_Exercise description:_ In the entries below, find every line holding the string "worn" and collect it.

_Exercise data:_
# # # #
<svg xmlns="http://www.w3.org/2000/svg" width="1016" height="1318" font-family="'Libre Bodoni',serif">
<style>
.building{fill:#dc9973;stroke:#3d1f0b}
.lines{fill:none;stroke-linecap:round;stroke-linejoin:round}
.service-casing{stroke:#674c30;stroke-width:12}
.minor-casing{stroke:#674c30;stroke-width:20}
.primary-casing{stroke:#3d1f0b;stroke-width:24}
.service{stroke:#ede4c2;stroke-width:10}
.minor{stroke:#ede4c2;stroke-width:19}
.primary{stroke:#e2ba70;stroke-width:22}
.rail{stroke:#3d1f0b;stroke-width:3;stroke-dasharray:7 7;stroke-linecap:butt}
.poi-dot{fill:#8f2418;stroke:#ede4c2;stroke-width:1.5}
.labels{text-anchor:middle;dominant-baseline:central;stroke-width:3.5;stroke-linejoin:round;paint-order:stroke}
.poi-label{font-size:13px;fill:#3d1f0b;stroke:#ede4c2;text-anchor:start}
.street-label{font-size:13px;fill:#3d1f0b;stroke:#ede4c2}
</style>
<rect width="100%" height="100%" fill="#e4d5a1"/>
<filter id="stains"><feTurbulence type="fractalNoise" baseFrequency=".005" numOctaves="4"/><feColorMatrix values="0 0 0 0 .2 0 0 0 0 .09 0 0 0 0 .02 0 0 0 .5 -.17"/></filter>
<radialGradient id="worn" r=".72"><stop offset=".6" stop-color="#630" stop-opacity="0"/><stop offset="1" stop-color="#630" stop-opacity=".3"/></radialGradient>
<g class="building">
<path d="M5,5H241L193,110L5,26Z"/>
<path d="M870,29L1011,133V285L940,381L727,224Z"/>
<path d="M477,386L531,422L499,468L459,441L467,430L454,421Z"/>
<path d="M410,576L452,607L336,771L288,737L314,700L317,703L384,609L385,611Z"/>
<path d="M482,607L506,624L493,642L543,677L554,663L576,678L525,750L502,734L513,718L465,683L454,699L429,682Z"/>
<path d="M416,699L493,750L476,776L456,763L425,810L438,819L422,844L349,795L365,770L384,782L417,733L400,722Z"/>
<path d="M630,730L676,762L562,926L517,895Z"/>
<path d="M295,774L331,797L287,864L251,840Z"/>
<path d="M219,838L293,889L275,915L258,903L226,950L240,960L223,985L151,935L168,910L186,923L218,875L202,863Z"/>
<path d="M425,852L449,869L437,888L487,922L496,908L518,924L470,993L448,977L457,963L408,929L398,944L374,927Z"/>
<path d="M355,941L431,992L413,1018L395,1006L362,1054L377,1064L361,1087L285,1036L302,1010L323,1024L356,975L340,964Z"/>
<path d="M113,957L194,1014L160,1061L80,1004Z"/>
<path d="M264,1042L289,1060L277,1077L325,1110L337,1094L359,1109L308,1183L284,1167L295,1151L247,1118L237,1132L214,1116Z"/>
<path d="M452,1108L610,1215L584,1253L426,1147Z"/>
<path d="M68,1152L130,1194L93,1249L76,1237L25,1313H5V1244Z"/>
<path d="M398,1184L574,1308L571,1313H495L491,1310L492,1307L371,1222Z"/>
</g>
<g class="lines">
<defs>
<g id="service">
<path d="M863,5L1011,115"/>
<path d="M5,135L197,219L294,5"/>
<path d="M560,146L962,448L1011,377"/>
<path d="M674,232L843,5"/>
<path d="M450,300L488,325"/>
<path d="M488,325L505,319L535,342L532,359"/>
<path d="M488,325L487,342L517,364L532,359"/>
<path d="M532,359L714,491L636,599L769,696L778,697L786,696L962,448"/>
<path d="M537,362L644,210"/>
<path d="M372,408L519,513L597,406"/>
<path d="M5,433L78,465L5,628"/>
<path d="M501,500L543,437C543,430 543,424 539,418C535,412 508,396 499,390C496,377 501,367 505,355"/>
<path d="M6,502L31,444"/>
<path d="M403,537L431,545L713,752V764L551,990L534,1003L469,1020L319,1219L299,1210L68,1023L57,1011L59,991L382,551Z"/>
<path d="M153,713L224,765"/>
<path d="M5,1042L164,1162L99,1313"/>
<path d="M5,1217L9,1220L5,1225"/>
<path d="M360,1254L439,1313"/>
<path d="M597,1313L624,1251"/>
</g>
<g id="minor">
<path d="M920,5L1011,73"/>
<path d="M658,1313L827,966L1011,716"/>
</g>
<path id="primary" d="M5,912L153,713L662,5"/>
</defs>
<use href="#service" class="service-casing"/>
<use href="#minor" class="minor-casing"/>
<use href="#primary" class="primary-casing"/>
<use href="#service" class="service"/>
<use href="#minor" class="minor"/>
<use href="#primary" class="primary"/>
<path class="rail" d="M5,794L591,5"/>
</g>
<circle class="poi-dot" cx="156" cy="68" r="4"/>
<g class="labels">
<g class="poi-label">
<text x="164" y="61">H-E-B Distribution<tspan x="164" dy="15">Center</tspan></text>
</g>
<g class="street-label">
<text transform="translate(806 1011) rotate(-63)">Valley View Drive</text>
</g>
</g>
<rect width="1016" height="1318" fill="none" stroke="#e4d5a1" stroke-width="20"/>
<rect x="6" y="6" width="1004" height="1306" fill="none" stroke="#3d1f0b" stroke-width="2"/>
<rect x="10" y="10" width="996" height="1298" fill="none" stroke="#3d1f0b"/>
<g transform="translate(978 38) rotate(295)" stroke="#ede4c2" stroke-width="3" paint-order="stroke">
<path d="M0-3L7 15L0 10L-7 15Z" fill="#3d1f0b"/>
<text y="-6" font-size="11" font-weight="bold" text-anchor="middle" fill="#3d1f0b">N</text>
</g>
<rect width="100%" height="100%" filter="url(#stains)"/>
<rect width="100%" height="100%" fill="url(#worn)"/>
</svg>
# # # #
_Exercise solution:_
<radialGradient id="worn" r=".72"><stop offset=".6" stop-color="#630" stop-opacity="0"/><stop offset="1" stop-color="#630" stop-opacity=".3"/></radialGradient>
<rect width="100%" height="100%" fill="url(#worn)"/>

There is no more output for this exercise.